つうか、そういう反応する言うことは、やっぱり。
舐めたんか。
『ヘンタイ……』
エンガチョー、なんて思いながら私は布団の中に身を隠すようにしてアレイストの目から逃れた。
「って、その反応何だい!? 意識されて喜んでいいの、それとも逆?! だってそうしないとミツキの腕、何針も縫わなきゃいけなかったし、傷も残るし、神経だって、――ロルフ、貴様……!」
「言い出したのはそちらが先ですよ?」
にやにやにやにや。
ホンマ、ここの主従関係なんや間違っとらんか。
形勢逆転。
ロルフをからかうために持ち出されたネタが、今度はアレイストを窮地に陥らせているようだ。

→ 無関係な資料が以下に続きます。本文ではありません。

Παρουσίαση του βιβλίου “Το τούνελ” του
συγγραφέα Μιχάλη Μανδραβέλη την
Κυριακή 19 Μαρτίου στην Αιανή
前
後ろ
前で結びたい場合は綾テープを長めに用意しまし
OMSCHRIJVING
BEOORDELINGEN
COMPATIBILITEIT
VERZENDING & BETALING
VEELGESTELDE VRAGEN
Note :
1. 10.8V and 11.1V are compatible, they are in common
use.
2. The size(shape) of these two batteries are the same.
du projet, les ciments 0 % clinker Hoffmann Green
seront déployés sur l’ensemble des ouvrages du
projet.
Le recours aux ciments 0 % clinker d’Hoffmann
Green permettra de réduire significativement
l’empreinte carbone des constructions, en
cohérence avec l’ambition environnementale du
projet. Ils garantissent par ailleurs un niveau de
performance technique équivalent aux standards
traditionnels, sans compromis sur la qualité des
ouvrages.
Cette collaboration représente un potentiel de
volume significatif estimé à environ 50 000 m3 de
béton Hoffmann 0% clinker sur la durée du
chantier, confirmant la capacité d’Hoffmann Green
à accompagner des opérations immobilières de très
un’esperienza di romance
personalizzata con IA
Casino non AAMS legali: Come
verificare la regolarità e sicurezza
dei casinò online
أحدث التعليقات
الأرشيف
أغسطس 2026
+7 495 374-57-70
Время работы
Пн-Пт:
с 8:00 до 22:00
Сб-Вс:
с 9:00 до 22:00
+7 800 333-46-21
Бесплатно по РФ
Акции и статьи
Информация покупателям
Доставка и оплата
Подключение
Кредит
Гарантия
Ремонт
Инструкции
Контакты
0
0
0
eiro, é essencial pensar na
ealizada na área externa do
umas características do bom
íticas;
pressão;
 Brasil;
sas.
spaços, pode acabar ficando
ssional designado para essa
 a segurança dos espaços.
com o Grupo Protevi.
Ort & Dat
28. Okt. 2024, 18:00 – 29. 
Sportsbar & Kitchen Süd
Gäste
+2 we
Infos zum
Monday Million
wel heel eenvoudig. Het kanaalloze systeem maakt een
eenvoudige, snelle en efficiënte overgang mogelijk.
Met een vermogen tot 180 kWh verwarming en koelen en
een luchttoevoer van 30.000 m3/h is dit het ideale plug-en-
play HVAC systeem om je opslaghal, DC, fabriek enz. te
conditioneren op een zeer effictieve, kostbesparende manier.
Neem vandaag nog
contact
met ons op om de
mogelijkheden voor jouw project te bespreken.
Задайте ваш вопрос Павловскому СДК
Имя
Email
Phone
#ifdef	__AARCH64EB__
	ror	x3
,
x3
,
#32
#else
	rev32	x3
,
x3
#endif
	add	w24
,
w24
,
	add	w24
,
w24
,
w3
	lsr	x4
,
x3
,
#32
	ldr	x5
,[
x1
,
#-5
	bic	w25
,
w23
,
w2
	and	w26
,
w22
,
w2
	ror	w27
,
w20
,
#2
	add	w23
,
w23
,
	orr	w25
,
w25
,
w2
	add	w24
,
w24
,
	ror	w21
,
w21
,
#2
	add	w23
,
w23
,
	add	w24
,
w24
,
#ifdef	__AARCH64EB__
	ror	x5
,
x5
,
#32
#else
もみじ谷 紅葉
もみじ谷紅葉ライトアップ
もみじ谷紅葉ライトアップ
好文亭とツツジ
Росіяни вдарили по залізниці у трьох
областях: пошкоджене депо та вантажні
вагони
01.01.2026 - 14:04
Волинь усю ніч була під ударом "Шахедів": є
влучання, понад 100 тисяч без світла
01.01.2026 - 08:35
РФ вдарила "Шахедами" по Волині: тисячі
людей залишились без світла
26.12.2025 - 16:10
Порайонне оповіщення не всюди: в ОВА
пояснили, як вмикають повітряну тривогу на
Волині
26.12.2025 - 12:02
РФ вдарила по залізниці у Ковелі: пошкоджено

まあ、あたしも本気で「イヤッ!」とか思てるわけやあらへんけどな。
緊急措置やっちゅうのはわかっとるし。
一文字に傷残るのいくら覚悟の上や言うてもやっぱり嫌やしな。
ただ、意識のないときにされたんゆうのがな〜。
布団のはしっこからじぃ、と見つめる私に気づいてアレイストが恐る恐る呼び掛けてくる。
「……ミツキ? 怒ってる?」
ううん。でもな。
『ヘンタイ』
ガクリ、アレイストはベッドの上に突っ伏した。